Traits of Emotional Resilience

Resilience is not a quality that you either do or do not possess; there are varying degrees of how well a person can handle stress. Still, there are specific characteristics that resilient people tend to share. Here are some of the main characteristics.

Emotional Awareness

People with emotional awareness understand what they’re feeling and why. They also understand the feelings of others better because they are more in touch with their own inner life. This type of emotional understanding allows people to respond appropriately to others and to better regulate and cope with difficult emotions such as anger or fear.


Whether they’re working toward outward goals or on inner coping strategies, they’re action-oriented—they trust in the process and don’t give up. Resilient people don’t feel helpless or hopeless when they are facing a challenge. They are more likely to keep working toward a goal when they are faced with an obstacle.

Internal Locus of Control

They believe that they, rather than outside forces, are in control of their own lives. This trait is associated with less stress because people with an internal locus of control and a realistic view of the world can be more proactive in dealing with stressors in their lives, more solution-oriented, and feel a greater sense of control, which brings less stress.


Resilient people also see the positives in most situations and believe in their strength. This can shift how they handle problems from a victim mentality to an empowered one, and more choices open up.


Social support plays a critical role in fostering resilience in addition to improving overall mental well-being. While resilient people tend to be strong individuals, they know the value of social support and can surround themselves with supportive friends and family.

Sense of Humor

People strong in emotional resilience can laugh at life’s difficulties. This can be a tremendous asset, as it shifts one’s perspective from seeing things as a threat to seeing them as a challenge, and this alters how the body reacts to stress. They also get a good laugh more often, and this brings benefits as well.


Resilient people can learn from their mistakes (rather than deny them), see obstacles as challenges, and allow adversity to make them stronger. They can also find meaning in life’s challenges rather than seeing themselves as victims.


Being connected to your spiritual side has been linked with stronger emotional resilience, especially if you’re internally connected and not just going through the motions of attending services. (This doesn’t mean that people who aren’t spiritual can’t be resilient, only that this connection has been found.)

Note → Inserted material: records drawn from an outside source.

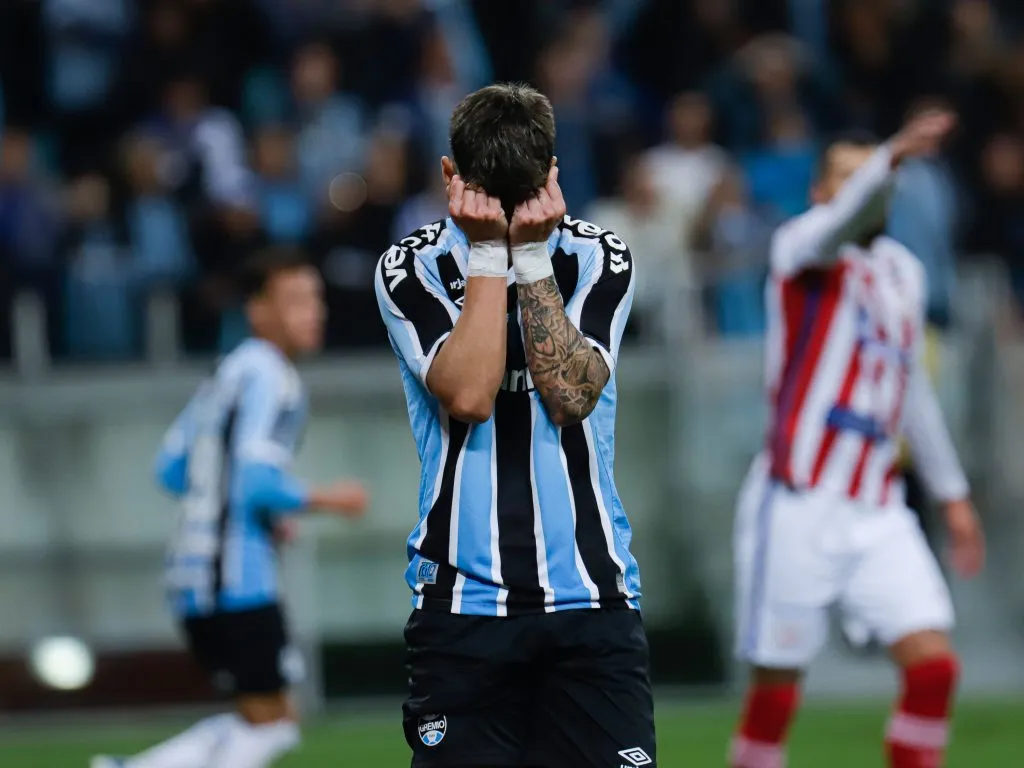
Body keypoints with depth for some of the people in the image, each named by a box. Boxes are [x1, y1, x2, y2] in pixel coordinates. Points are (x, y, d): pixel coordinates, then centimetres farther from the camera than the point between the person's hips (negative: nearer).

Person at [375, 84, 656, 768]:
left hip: (590, 593, 1)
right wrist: (489, 251, -11)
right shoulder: (410, 268, 1)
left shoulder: (601, 260, 4)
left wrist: (531, 254, -11)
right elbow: (468, 396, -14)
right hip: (463, 601, -1)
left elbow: (570, 396, -10)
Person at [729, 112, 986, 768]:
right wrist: (893, 158, -46)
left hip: (879, 513, 5)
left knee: (934, 664, -10)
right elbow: (841, 222, -28)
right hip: (799, 504, -5)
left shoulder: (904, 271, 16)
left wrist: (953, 493, 26)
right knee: (776, 688, -2)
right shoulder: (802, 246, -3)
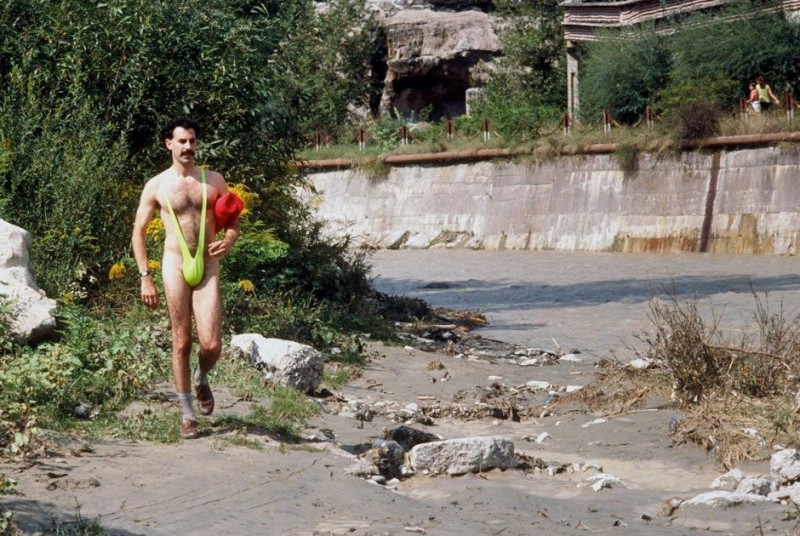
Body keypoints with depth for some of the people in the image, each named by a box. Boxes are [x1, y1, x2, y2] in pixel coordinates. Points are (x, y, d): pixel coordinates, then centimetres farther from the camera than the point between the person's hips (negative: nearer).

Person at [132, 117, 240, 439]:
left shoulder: (213, 180, 9)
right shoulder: (156, 186, 4)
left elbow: (232, 221, 16)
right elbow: (139, 231, 7)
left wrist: (228, 240, -8)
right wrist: (145, 277, 0)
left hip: (208, 267, 1)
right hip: (176, 267, -1)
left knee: (212, 344, -9)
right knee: (182, 343, 4)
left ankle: (201, 379, 26)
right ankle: (187, 413, 15)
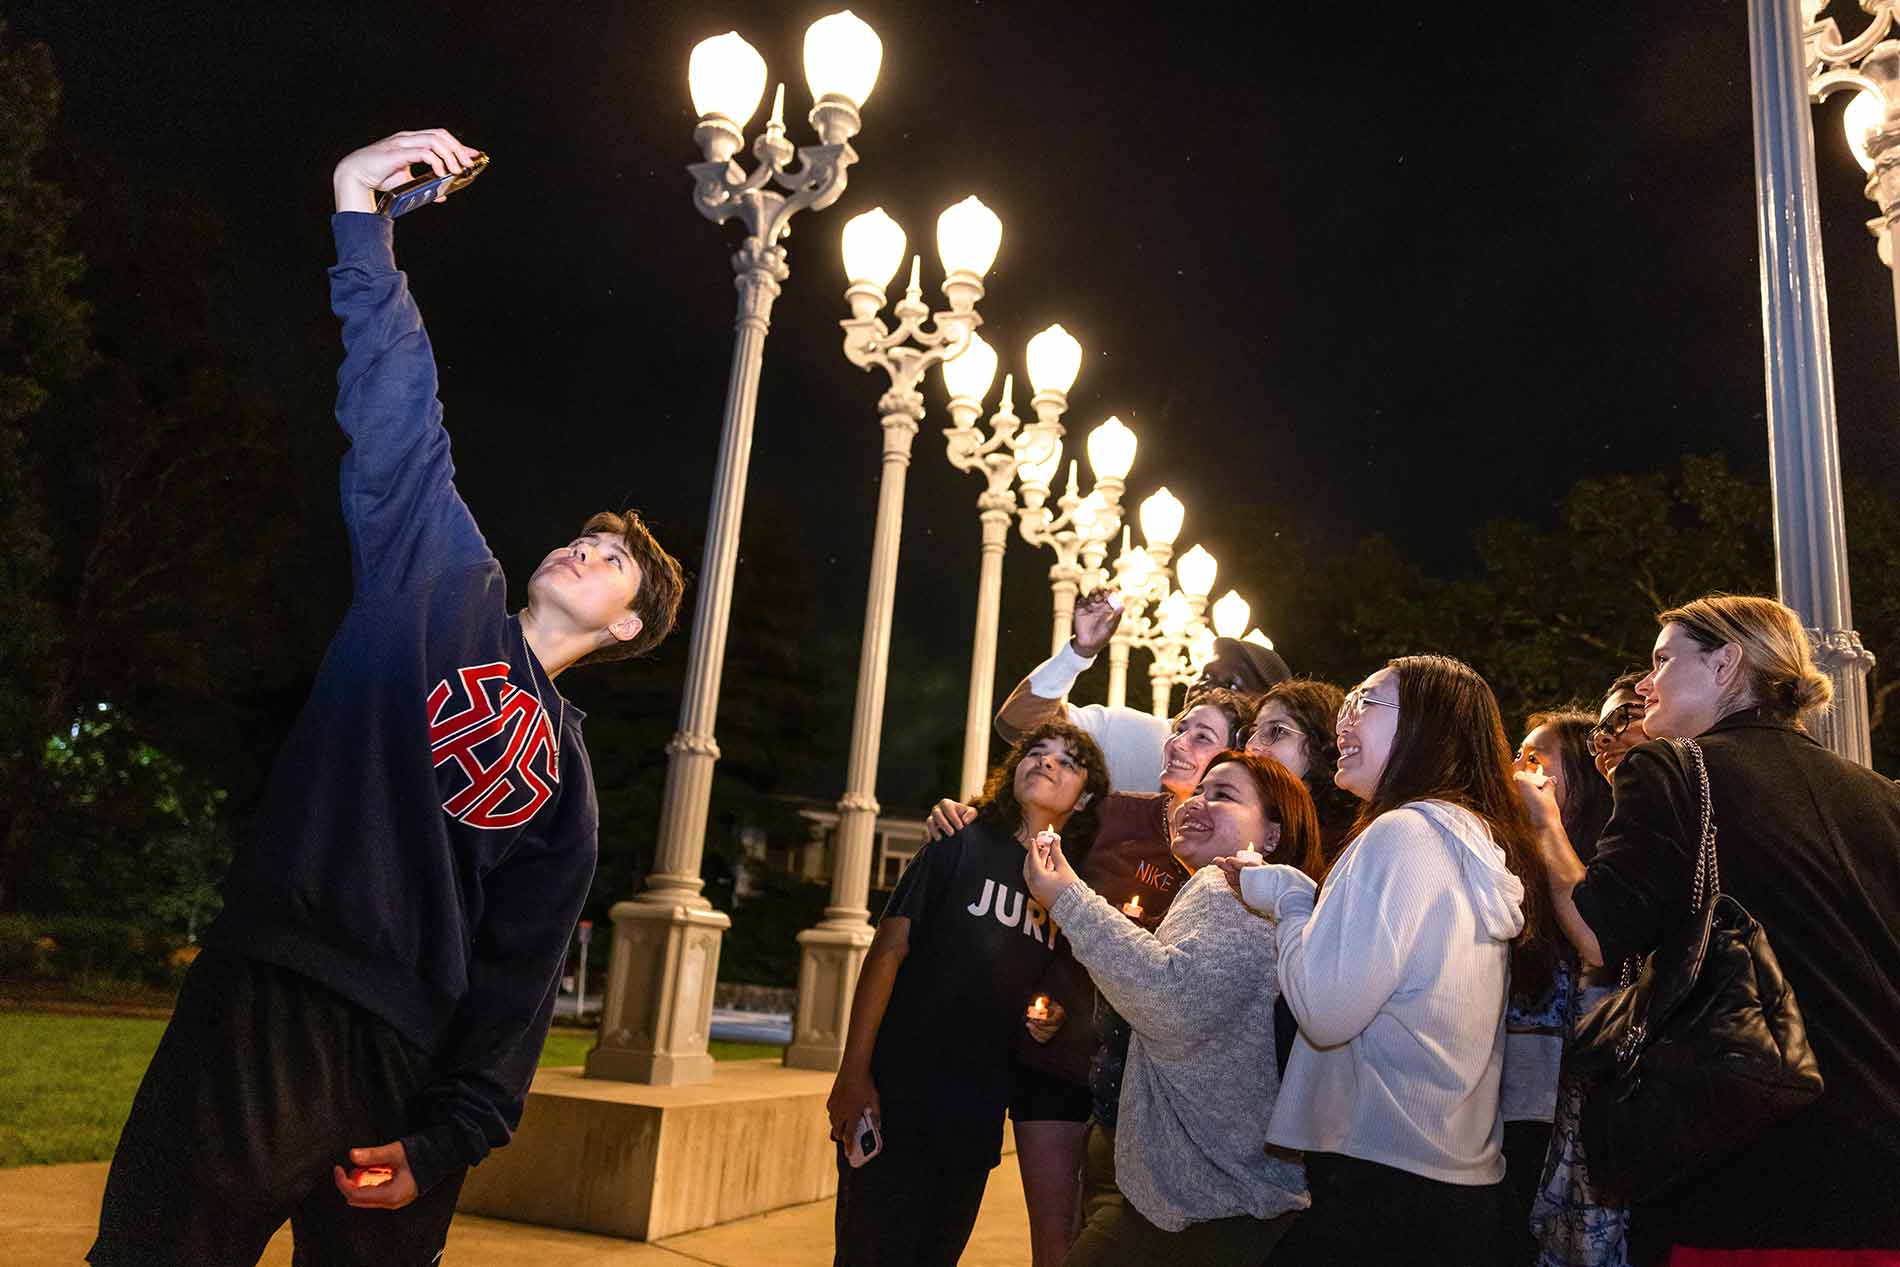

How to Build Your Resilience

There are steps you can take to improve your resilience. These include:

  • Build connections with other people. Prioritize your relationships and reach out to others by joining community-based groups in your area.
  • Manage your thoughts. Work on maintaining a hopeful outlook and accept that change and setbacks are part of life. The important thing is to keep working toward your goals.
  • Take care of yourself. Foster wellness by taking care of your mind and body. Eat well, stay physically active, and avoid unhealthy coping mechanisms.

If you are struggling to overcome a traumatic event or setback, talk to your doctor or mental health professional. A therapist can help you learn and practice coping strategies that can foster greater resilience in the face of life’s challenges.

A Word From Verywell

As mentioned, emotional resilience can be developed. And because stress and change are a part of life, there are always opportunities to practice resilience—the payoffs are significant. All it takes is an interest and commitment to the process and a little information on how to develop and strengthen traits of resilience.